The matching should cover the entire input string (not partial).

Note:

• s could be empty and contains only lowercase letters a-z.
• p could be empty and contains only lowercase letters a-z, and characters like . or *.

Example 1:

Input:
s = "aa"
p = "a"
Output: false
Explanation: "a" does not match the entire string "aa".

Example 2:

Input:
s = "aa"
p = "a*"
Output: true
Explanation: '*' means zero or more of the preceding element, 'a'. Therefore, by repeating 'a' once, it becomes "aa".

Example 3:

Input:
s = "ab"
p = ".*"
Output: true
Explanation: ".*" means "zero or more (*) of any character (.)".

Example 4:

Input:
s = "aab"
p = "c*a*b"
Output: true
Explanation: c can be repeated 0 times, a can be repeated 1 time. Therefore, it matches "aab".

Example 5:

Input:
s = "mississippi"
p = "mis*is*p*."
Output: false

Solution:

• DP (2d) method
• Time complexity: O(N^2)
• Space complexity: O(N^2)

class Solution:
    def isMatch(self, s: 'str', p: 'str') -> 'bool':
        if len(p) == 0:
            if len(s) == 0: return True
            else: return False
        else:
            if len(s) == 0:
                # if all the even locations are *, return True
                if (''.join(set(p[1::2])) == '*') and p[-1]=='*': return True
                else: return False
            else:
                np = len(p); ns = len(s)
                flag = [[False for j in range(ns+1)] for i in range(np+1)]
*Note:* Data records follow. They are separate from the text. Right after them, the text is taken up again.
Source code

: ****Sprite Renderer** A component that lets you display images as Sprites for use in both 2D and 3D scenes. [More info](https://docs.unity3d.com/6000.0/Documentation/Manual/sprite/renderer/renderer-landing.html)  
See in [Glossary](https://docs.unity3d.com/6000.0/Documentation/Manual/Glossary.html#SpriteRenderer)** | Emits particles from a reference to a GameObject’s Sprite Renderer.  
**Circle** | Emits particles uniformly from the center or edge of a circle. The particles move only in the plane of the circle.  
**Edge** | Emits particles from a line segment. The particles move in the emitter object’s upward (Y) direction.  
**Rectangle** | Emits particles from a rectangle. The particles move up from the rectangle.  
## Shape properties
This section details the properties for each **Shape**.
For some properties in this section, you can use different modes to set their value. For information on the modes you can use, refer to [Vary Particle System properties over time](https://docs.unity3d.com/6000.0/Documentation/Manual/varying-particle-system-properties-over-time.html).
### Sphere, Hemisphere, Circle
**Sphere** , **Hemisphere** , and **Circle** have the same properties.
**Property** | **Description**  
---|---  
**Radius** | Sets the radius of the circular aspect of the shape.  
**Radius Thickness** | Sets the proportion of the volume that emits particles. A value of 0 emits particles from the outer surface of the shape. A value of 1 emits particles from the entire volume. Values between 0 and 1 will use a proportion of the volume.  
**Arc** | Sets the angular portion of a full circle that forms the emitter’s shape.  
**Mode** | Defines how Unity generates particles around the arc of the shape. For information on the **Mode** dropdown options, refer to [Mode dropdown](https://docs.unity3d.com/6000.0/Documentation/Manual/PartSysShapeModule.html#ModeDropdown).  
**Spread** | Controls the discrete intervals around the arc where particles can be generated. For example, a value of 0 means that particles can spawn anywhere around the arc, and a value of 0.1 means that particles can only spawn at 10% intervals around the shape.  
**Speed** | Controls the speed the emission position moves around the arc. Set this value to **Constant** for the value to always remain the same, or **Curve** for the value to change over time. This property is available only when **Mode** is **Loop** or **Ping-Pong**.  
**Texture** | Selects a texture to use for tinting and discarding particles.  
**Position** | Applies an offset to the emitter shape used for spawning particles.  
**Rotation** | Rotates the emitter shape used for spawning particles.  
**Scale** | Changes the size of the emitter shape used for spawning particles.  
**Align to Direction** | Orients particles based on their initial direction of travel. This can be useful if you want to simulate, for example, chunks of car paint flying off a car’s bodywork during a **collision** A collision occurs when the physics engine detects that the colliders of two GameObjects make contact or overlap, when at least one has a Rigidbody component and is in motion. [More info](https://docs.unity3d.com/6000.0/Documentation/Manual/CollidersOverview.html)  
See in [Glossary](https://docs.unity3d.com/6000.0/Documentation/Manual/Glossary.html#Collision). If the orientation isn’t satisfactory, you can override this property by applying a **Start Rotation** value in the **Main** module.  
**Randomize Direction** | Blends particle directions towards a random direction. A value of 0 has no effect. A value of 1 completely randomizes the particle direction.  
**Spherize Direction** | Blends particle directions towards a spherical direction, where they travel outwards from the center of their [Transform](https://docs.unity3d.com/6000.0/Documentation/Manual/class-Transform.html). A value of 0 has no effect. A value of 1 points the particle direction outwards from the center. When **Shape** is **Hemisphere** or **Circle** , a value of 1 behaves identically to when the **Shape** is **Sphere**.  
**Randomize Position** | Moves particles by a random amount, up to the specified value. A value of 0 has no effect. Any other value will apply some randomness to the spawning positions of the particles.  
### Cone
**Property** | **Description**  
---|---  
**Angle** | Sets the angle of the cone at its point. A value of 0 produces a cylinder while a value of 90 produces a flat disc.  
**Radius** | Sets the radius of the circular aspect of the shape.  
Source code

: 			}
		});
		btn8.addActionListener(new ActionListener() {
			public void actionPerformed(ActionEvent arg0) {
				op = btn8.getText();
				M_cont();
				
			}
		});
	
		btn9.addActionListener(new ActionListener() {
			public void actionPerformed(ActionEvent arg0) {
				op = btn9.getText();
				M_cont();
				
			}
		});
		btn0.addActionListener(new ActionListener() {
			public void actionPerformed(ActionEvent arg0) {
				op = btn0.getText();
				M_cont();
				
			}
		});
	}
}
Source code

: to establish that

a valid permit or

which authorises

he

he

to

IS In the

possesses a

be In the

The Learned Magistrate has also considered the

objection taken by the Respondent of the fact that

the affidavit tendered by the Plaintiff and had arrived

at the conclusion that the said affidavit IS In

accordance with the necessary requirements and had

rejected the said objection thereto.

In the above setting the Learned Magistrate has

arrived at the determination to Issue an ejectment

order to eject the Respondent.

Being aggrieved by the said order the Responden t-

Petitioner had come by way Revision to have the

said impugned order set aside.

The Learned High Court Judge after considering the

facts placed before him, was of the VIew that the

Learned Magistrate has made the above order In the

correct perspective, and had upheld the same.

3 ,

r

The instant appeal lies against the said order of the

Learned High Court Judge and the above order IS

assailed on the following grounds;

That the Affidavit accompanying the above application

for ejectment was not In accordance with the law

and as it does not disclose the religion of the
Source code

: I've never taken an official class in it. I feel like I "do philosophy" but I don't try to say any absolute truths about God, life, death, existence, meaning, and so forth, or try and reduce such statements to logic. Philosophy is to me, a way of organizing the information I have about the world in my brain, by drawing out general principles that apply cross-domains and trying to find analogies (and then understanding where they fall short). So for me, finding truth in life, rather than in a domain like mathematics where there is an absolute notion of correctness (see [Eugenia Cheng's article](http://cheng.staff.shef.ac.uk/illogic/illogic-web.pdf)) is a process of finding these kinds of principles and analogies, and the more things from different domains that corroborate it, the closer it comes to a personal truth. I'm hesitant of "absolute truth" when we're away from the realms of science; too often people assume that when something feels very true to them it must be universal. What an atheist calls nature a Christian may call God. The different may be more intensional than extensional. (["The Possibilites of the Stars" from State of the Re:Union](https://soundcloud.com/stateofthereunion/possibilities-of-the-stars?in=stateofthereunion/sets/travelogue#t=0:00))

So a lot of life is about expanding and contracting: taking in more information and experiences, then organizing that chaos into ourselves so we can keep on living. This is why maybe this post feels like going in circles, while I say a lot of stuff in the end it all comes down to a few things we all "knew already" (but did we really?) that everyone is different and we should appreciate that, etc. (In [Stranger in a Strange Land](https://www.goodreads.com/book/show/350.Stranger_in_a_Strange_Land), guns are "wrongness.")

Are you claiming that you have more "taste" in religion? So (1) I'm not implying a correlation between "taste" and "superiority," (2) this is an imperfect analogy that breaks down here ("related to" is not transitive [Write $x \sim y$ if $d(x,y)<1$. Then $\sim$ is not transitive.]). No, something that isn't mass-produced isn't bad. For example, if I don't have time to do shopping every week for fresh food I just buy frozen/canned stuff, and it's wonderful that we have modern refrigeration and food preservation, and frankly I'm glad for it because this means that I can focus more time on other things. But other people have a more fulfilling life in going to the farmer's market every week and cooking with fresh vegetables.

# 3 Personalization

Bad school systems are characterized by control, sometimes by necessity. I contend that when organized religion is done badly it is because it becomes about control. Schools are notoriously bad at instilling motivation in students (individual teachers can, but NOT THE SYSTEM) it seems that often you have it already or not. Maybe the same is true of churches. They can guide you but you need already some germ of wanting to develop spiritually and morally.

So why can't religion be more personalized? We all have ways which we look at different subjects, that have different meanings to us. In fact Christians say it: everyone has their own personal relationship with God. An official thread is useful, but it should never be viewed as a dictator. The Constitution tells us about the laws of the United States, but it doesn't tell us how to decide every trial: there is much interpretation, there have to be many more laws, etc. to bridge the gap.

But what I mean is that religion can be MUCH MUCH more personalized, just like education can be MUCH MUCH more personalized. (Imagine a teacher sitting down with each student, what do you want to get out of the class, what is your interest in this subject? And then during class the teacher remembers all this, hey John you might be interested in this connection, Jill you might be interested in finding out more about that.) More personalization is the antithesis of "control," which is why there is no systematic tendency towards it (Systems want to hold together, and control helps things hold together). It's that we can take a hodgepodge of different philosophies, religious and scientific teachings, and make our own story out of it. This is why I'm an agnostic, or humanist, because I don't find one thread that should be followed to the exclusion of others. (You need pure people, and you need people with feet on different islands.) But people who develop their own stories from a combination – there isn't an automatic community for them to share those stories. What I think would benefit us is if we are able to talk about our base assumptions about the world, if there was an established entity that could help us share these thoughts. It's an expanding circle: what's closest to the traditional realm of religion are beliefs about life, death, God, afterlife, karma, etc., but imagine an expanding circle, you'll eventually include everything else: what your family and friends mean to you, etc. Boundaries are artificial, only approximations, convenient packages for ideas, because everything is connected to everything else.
                # first row: p=''
                flag[0][0] = True   # s='', p=''
                flag[0][1:] = [False for j in range(ns)]    # s='xxx', p=''

                # first column: s=''
                for i in range(1, np+1):
                    if i%2==0 and p[i-1]=='*': 
                        flag[i][0] = flag[i-2][0]

                for j in range(1, ns+1):
                    for i in range(1, np+1):
                        if (p[i-1]=='*') and ( (flag[i][j-1] and (p[i-2] in [s[j-1], '.'])) or flag[i-2][j] ):
                                flag[i][j] = True

                        if (p[i-1] in ['.', s[j-1]]) and flag[i-1][j-1]:
                            flag[i][j] = True

                return flag[-1][-1]